[Dataset items]
»»

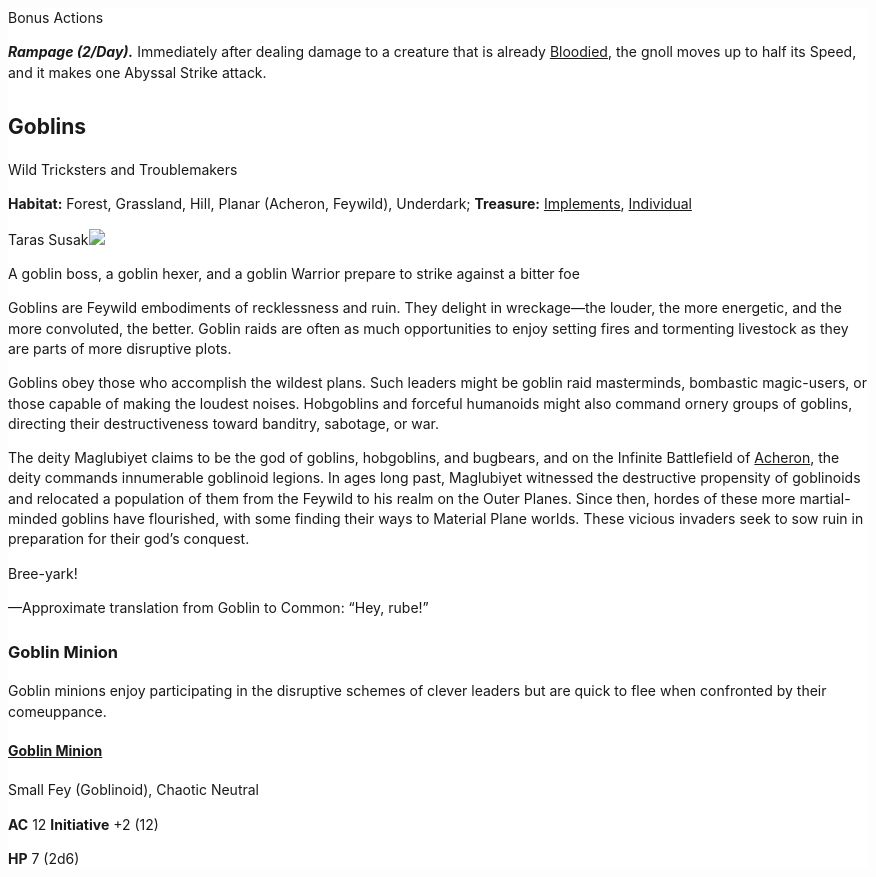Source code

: Bonus Actions

**_Rampage (2/Day)._** Immediately after dealing damage to a creature that is already [Bloodied](https://www.dndbeyond.com/sources/dnd/free-rules/rules-glossary#Bloodied), the gnoll moves up to half its Speed, and it makes one Abyssal Strike attack.

## [](https://www.dndbeyond.com/sources/dnd/mm-2024/monsters-g#Goblins)Goblins

Wild Tricksters and Troublemakers

**Habitat:** Forest, Grassland, Hill, Planar (Acheron, Feywild), Underdark; **Treasure:** [Implements](https://www.dndbeyond.com/sources/dnd/dmg-2024/random-magic-items#ImplementsTables), [Individual](https://www.dndbeyond.com/sources/dnd/dmg-2024/creating-adventures#IndividualTreasure)

Taras Susak[![](https://media.dndbeyond.com/compendium-images/mm/hAxSwXnO1TSUruhZ/07-013.group-of-goblins.png)](https://media.dndbeyond.com/compendium-images/mm/hAxSwXnO1TSUruhZ/07-013.group-of-goblins.png)

A goblin boss, a goblin hexer, and a goblin Warrior prepare to strike against a bitter foe

Goblins are Feywild embodiments of recklessness and ruin. They delight in wreckage—the louder, the more energetic, and the more convoluted, the better. Goblin raids are often as much opportunities to enjoy setting fires and tormenting livestock as they are parts of more disruptive plots.

Goblins obey those who accomplish the wildest plans. Such leaders might be goblin raid masterminds, bombastic magic-users, or those capable of making the loudest noises. Hobgoblins and forceful humanoids might also command ornery groups of goblins, directing their destructiveness toward banditry, sabotage, or war.

The deity Maglubiyet claims to be the god of goblins, hobgoblins, and bugbears, and on the Infinite Battlefield of [Acheron](https://www.dndbeyond.com/sources/dnd/dmg-2024/cosmology#Acheron), the deity commands innumerable goblinoid legions. In ages long past, Maglubiyet witnessed the destructive propensity of goblinoids and relocated a population of them from the Feywild to his realm on the Outer Planes. Since then, hordes of these more martial-minded goblins have flourished, with some finding their ways to Material Plane worlds. These vicious invaders seek to sow ruin in preparation for their god’s conquest.

Bree-yark!

—Approximate translation from Goblin to Common: “Hey, rube!”

### [](https://www.dndbeyond.com/sources/dnd/mm-2024/monsters-g#GoblinMinion)Goblin Minion

Goblin minions enjoy participating in the disruptive schemes of clever leaders but are quick to flee when confronted by their comeuppance.

#### [](https://www.dndbeyond.com/sources/dnd/mm-2024/monsters-g#GoblinMinionStatBlock)[Goblin Minion](https://www.dndbeyond.com/monsters/5195049-goblin-minion)

Small Fey (Goblinoid), Chaotic Neutral

**AC** 12 **Initiative** +2 (12)

**HP** 7 (2d6)
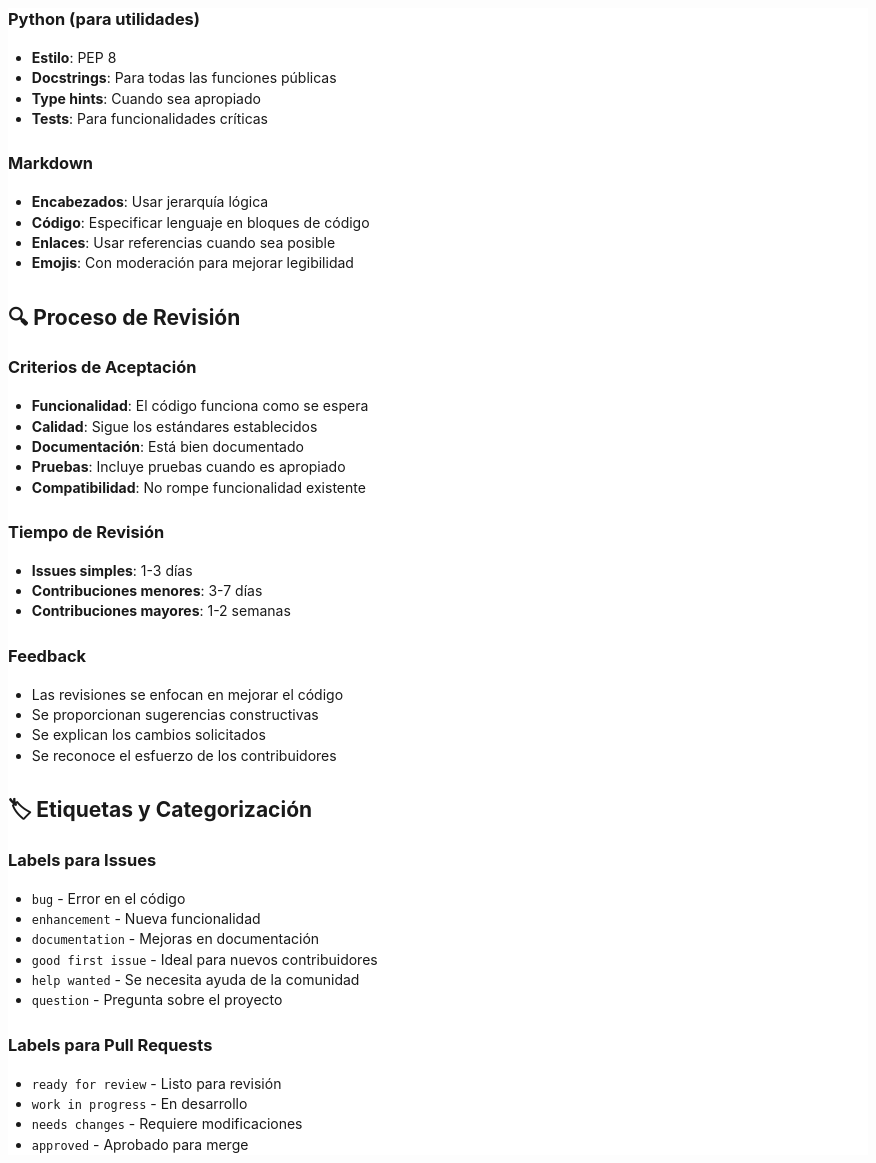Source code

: ### Python (para utilidades)

- **Estilo**: PEP 8
- **Docstrings**: Para todas las funciones públicas
- **Type hints**: Cuando sea apropiado
- **Tests**: Para funcionalidades críticas

### Markdown

- **Encabezados**: Usar jerarquía lógica
- **Código**: Especificar lenguaje en bloques de código
- **Enlaces**: Usar referencias cuando sea posible
- **Emojis**: Con moderación para mejorar legibilidad

## 🔍 Proceso de Revisión

### Criterios de Aceptación

- **Funcionalidad**: El código funciona como se espera
- **Calidad**: Sigue los estándares establecidos
- **Documentación**: Está bien documentado
- **Pruebas**: Incluye pruebas cuando es apropiado
- **Compatibilidad**: No rompe funcionalidad existente

### Tiempo de Revisión

- **Issues simples**: 1-3 días
- **Contribuciones menores**: 3-7 días
- **Contribuciones mayores**: 1-2 semanas

### Feedback

- Las revisiones se enfocan en mejorar el código
- Se proporcionan sugerencias constructivas
- Se explican los cambios solicitados
- Se reconoce el esfuerzo de los contribuidores

## 🏷️ Etiquetas y Categorización

### Labels para Issues

- `bug` - Error en el código
- `enhancement` - Nueva funcionalidad
- `documentation` - Mejoras en documentación
- `good first issue` - Ideal para nuevos contribuidores
- `help wanted` - Se necesita ayuda de la comunidad
- `question` - Pregunta sobre el proyecto

### Labels para Pull Requests

- `ready for review` - Listo para revisión
- `work in progress` - En desarrollo
- `needs changes` - Requiere modificaciones
- `approved` - Aprobado para merge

««

= About this exercise =
Copy out every line above that contains the word "Issues".

= Task result =
- **Issues simples**: 1-3 días
### Labels para Issues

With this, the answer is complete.